**Requirement:** Give the data below again exactly as written, without its pictures.
Supplied information START
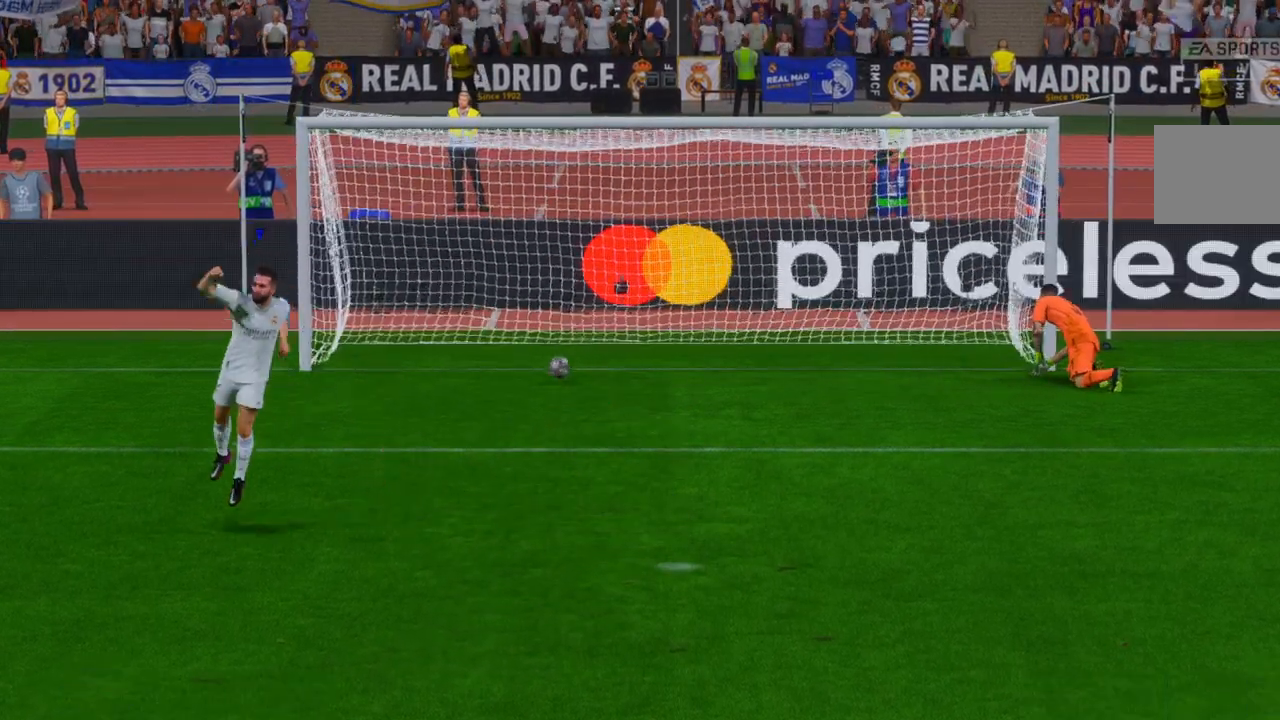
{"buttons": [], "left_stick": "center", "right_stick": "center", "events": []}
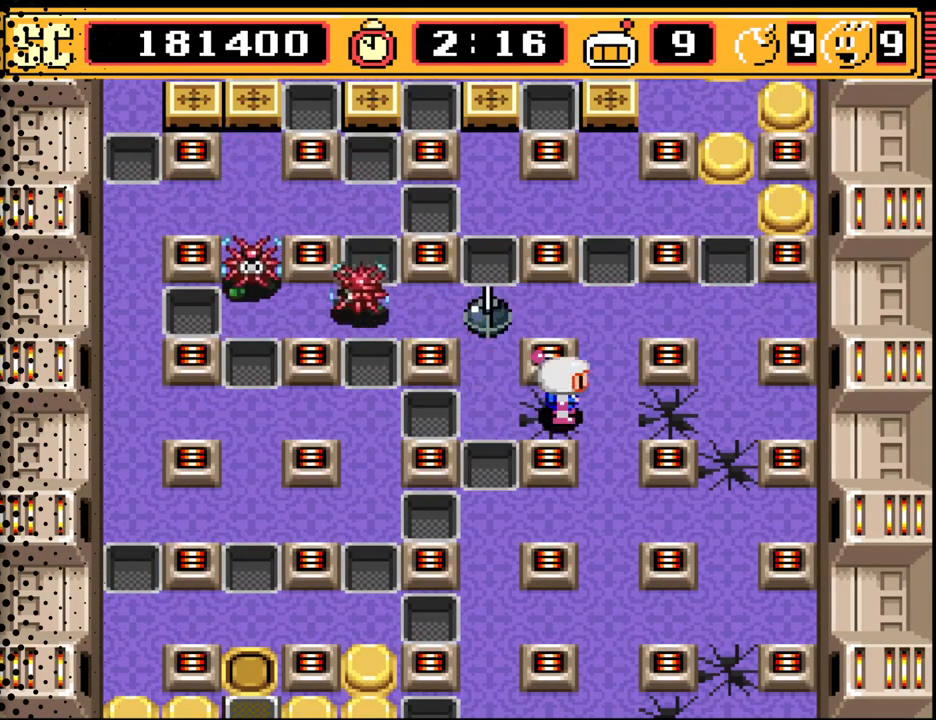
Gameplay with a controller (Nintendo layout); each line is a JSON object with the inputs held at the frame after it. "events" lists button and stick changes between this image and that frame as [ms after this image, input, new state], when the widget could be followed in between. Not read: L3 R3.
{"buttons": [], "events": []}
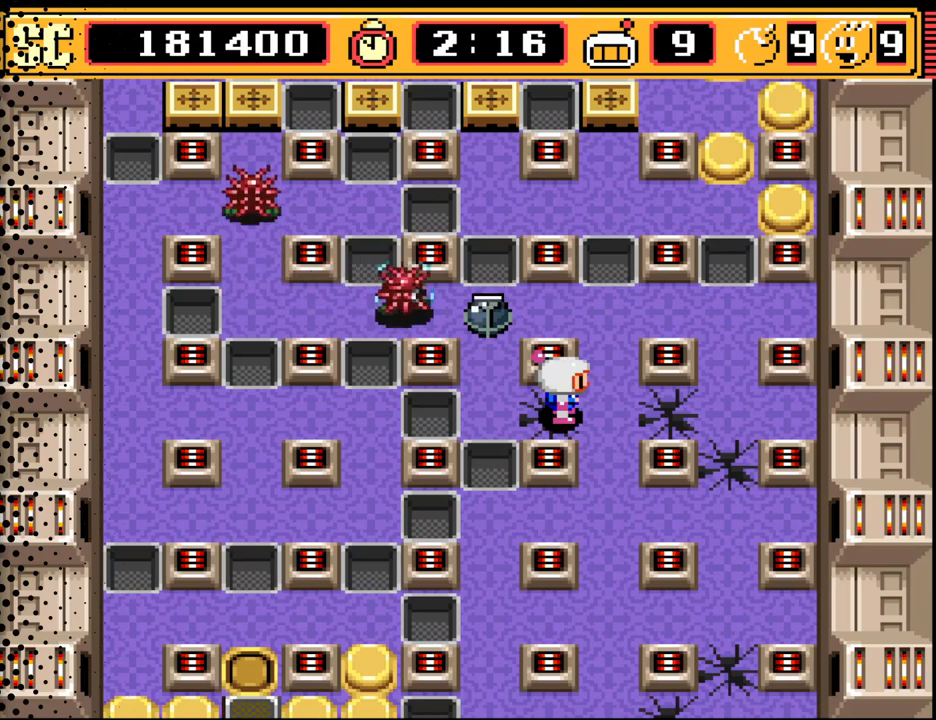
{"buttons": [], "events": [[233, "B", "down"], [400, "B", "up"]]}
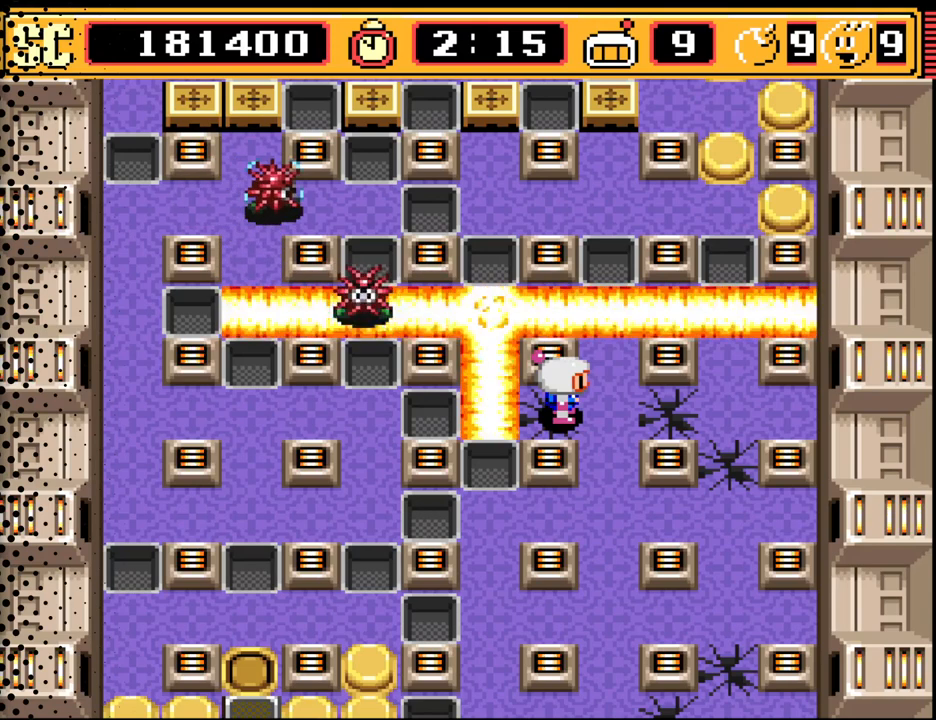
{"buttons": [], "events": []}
Supplied information END
**Task result:**
{"buttons": [], "left_stick": "center", "right_stick": "center", "events": []}
Gameplay with a controller (Nintendo layout); each line is a JSON object with the inputs held at the frame after it. "events" lists button and stick changes between this image and that frame as [ms after this image, input, new state], when the widget could be followed in between. Not read: L3 R3.
{"buttons": [], "events": []}
{"buttons": [], "events": [[233, "B", "down"], [400, "B", "up"]]}
{"buttons": [], "events": []}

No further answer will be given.